For in vitro tetanus toxoid stimulation, Dendritic cells were incubated with 2μg/ml tetanus toxoid (List Biological Laboratories) overnight. After washed with culture medium, DCs were co-cultured with CFSE-labeled synergistic human PBMCs at 1:10 ratio for 7-10 days. Antibodies and fusion proteins were added from the beginning of culture. Cell division of human CD4+ T cells was examined by FACS for CFSE dilution. At the same time, cytokines in supernatant from the culture was checked by a human Th1/Th2/Th17 CBA Kit (BD Bioscience).

To study tetanus toxoid immunization in vivo, we intraperitoneally transferred 6~8 million human PBMCs along with 0.6 million synergistic dendritic cells into each NSG mouse. At the same time, each mouse was immunized with 1/30 dose of TENIVAC (0.5ml, Sanofi Pasteur). Mice were divided into three groups, and were treated with 250μg control Ig, 2D3 or CTLA4-Ig respectively. Seven days later, cells in the peritoneal were washed out by cold PBS, counted and restimulated with synergistic DCs pre-incubated with TT. BrdU was added from the beginning to record T cell proliferation. On day 7, supernatant was collected to check cytokine level, and cells were harvested to study T cell division by BrdU incorporation.

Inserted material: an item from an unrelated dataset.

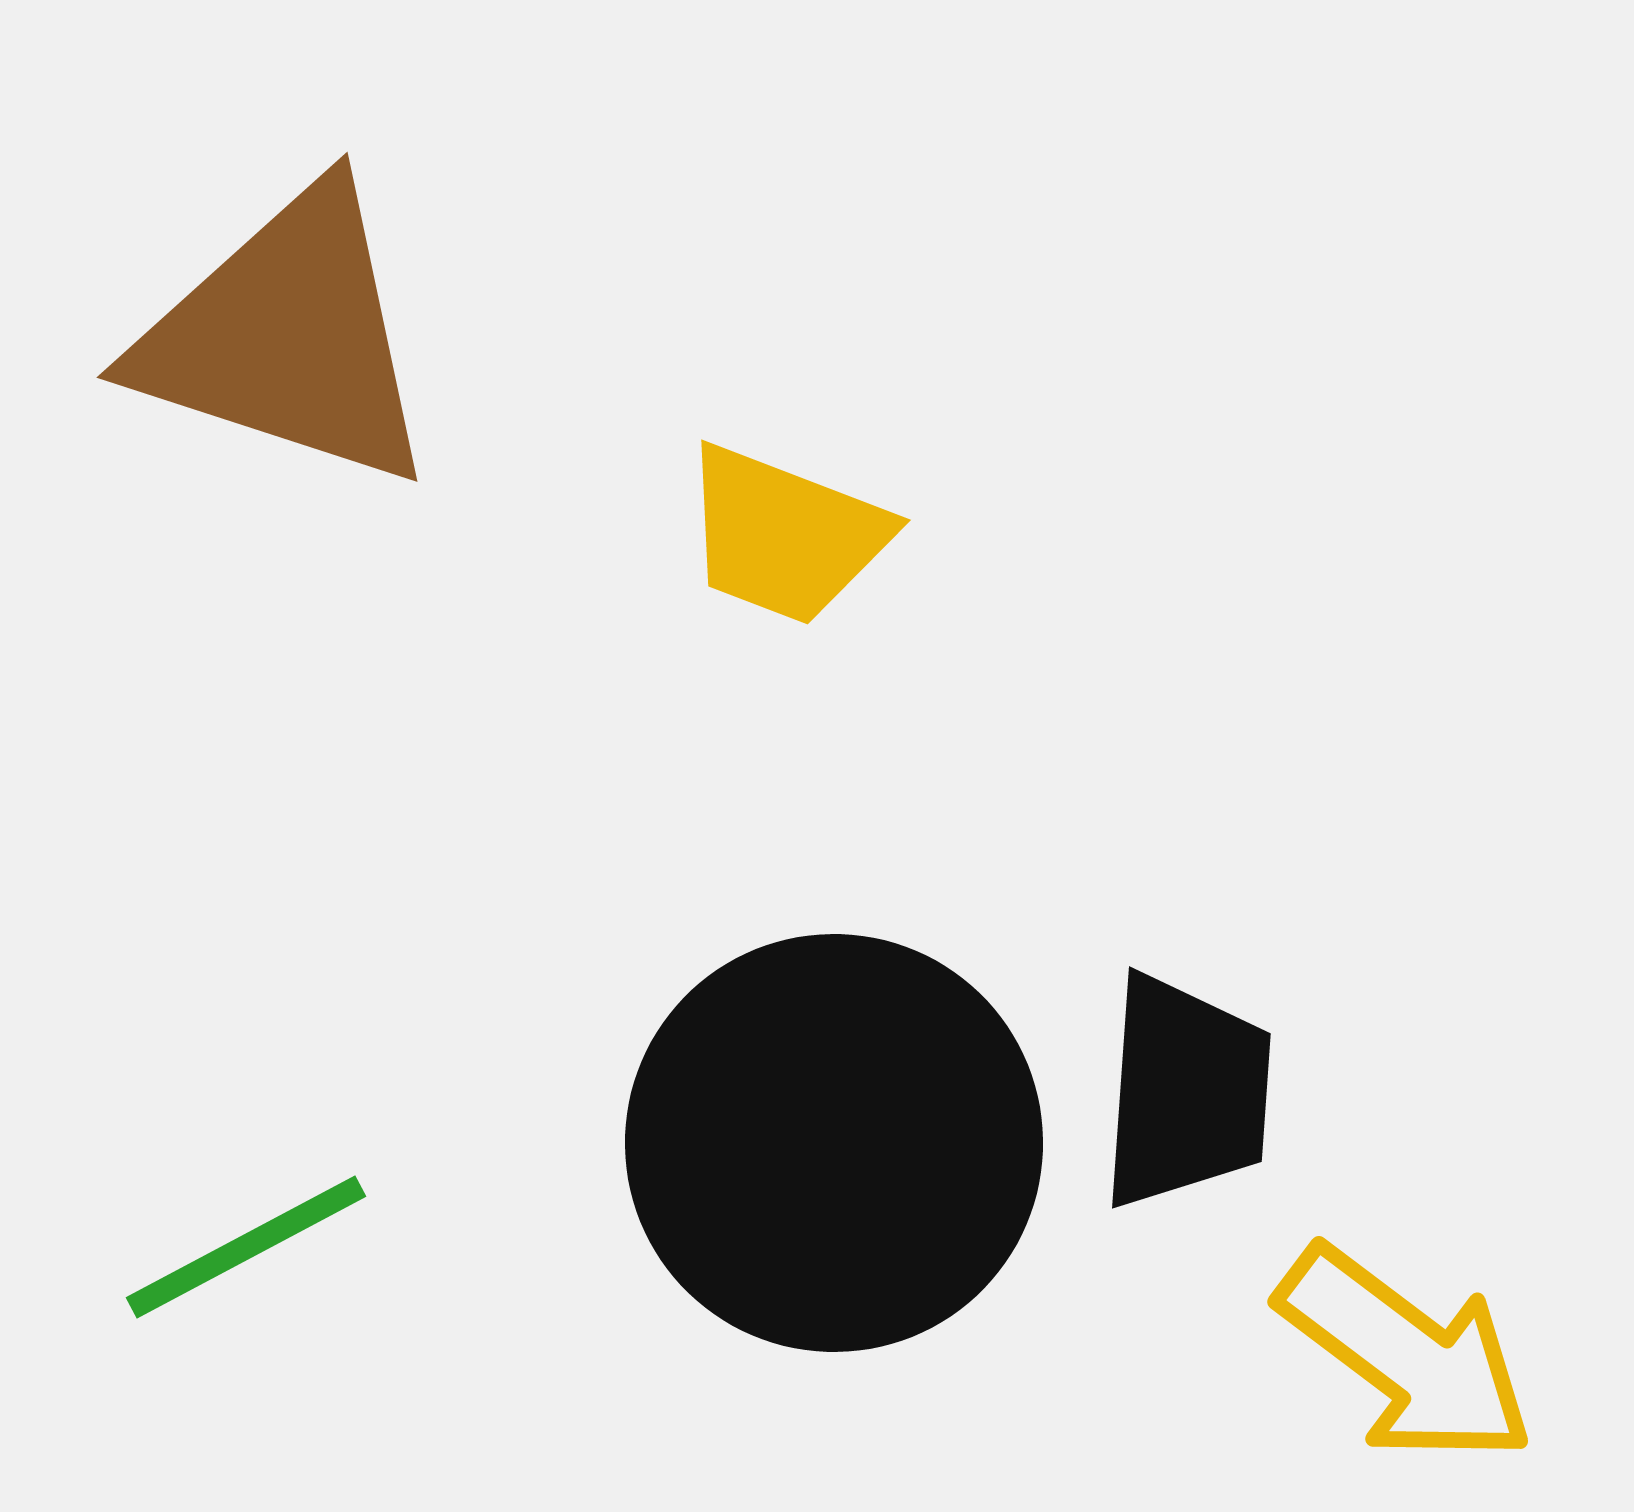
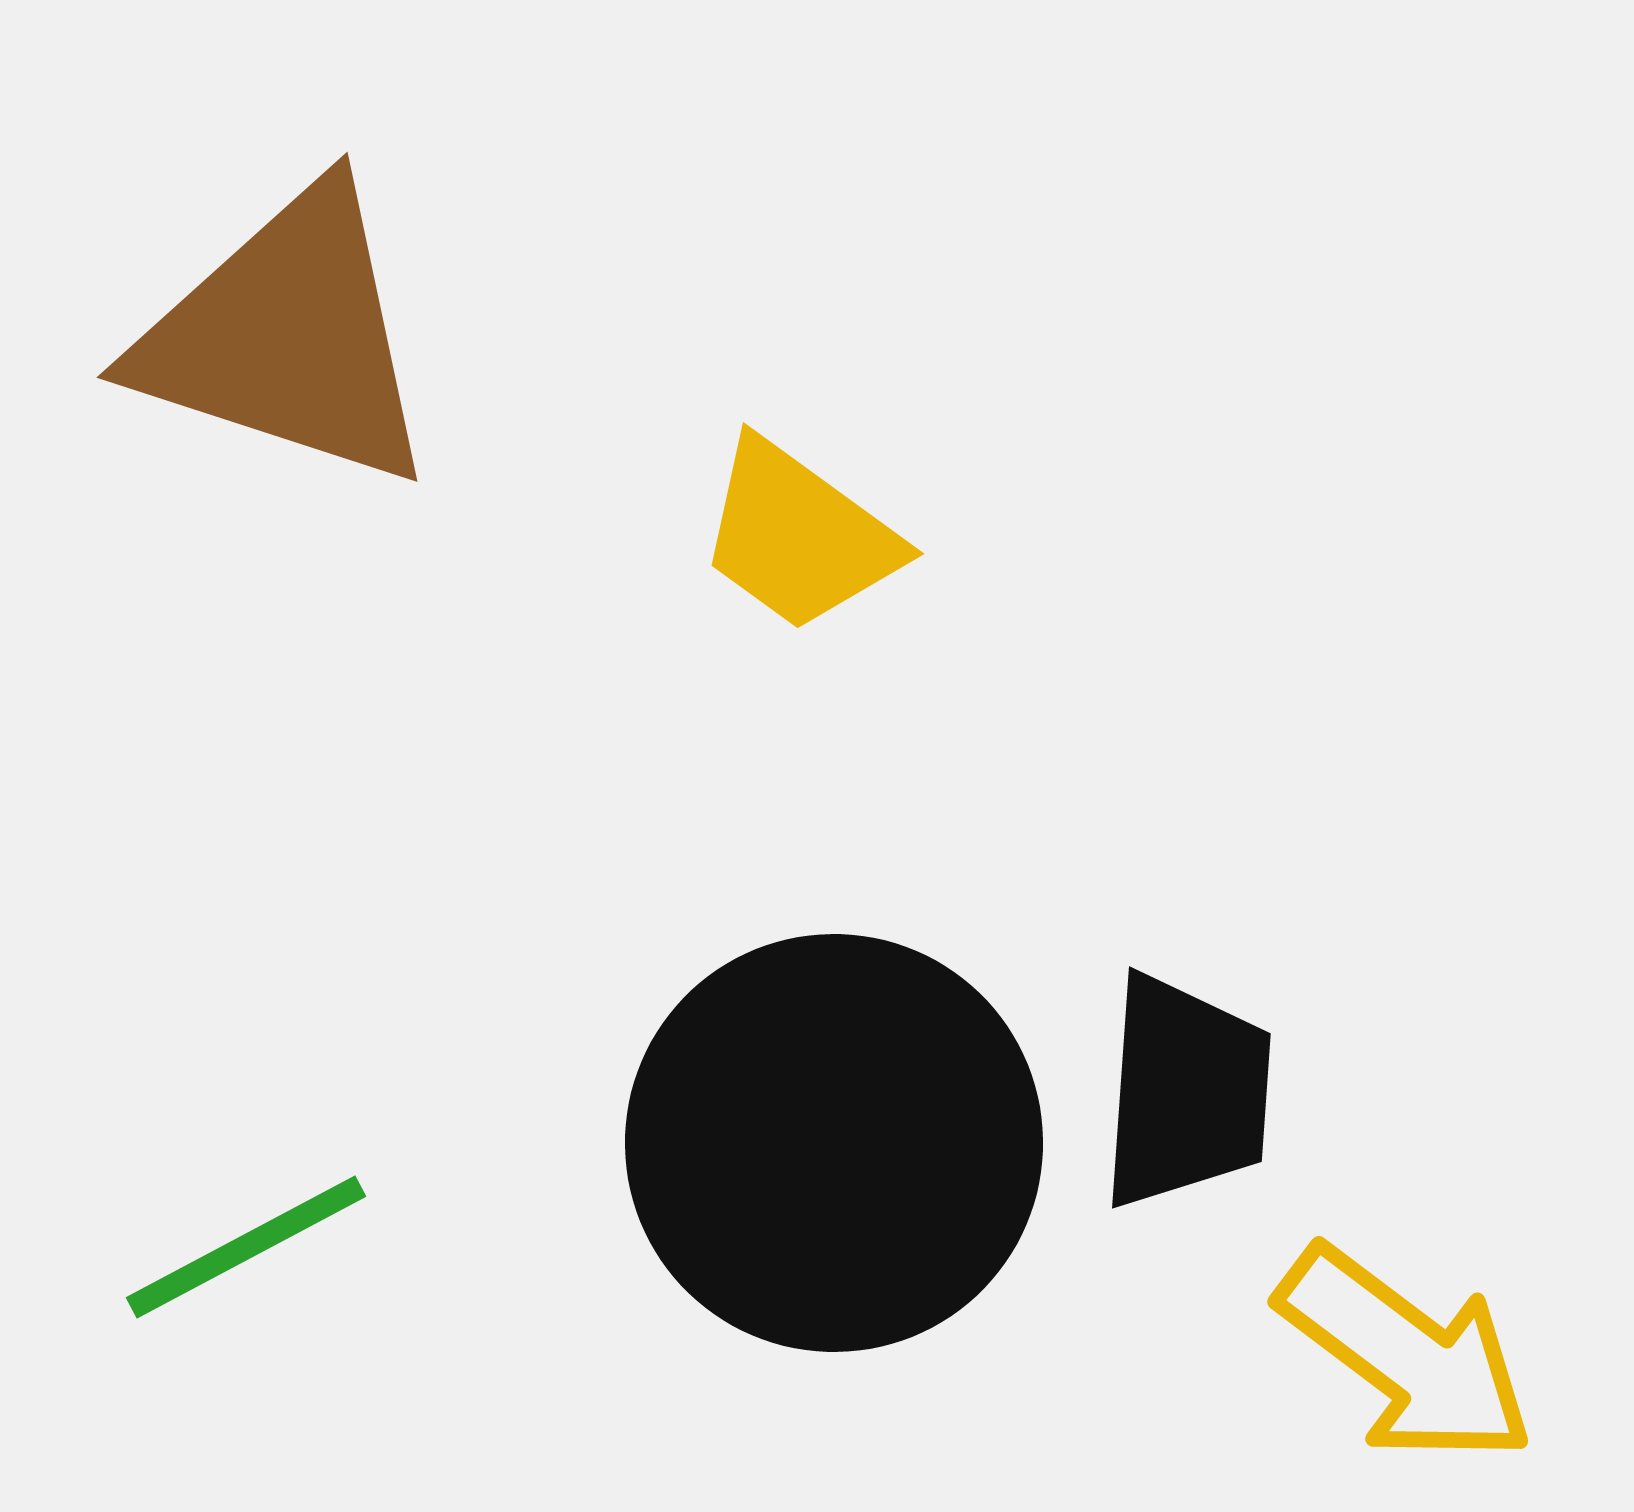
yellow trapezoid: moved 14 px right, 1 px down; rotated 15 degrees clockwise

T cell lysate preparation and immunoblot

Purified human CD4+ T cells from healthy donors were activated with 1μg/ml immobilized anti-CD3 (OKT3) for 3 days, and rested for another 3 days in the presence of 50IU/ml rhIL-2. T cells were subsequently harvested and added into 96 well plates pre-coated with 0.01μg/ml anti-CD3 plus 10μg/ml B7-H5-Ig or control Ig proteins. In some wells, anti-B7-H5 (2D3) or control Ig were included in the culture. Cells were harvested at different time points as indicated. Cell lysates were prepared. 100μg total protein per sample was loaded and separated by 12% SDS-PAGE. The amount of phosphorylated AKT protein was determined by immunoblotting with Ser473 phospho-specific AKT antibodies. Membrane was subsequently striped and reprobed with antibodies against total AKT.

Statistical analysis

Student’s t-test was used for statistical analysis, and P values reflect comparison with the control sample. P values less than 0.05 were considered statistically significant. * The error bars in figures represent Standard Deviation (S.D.).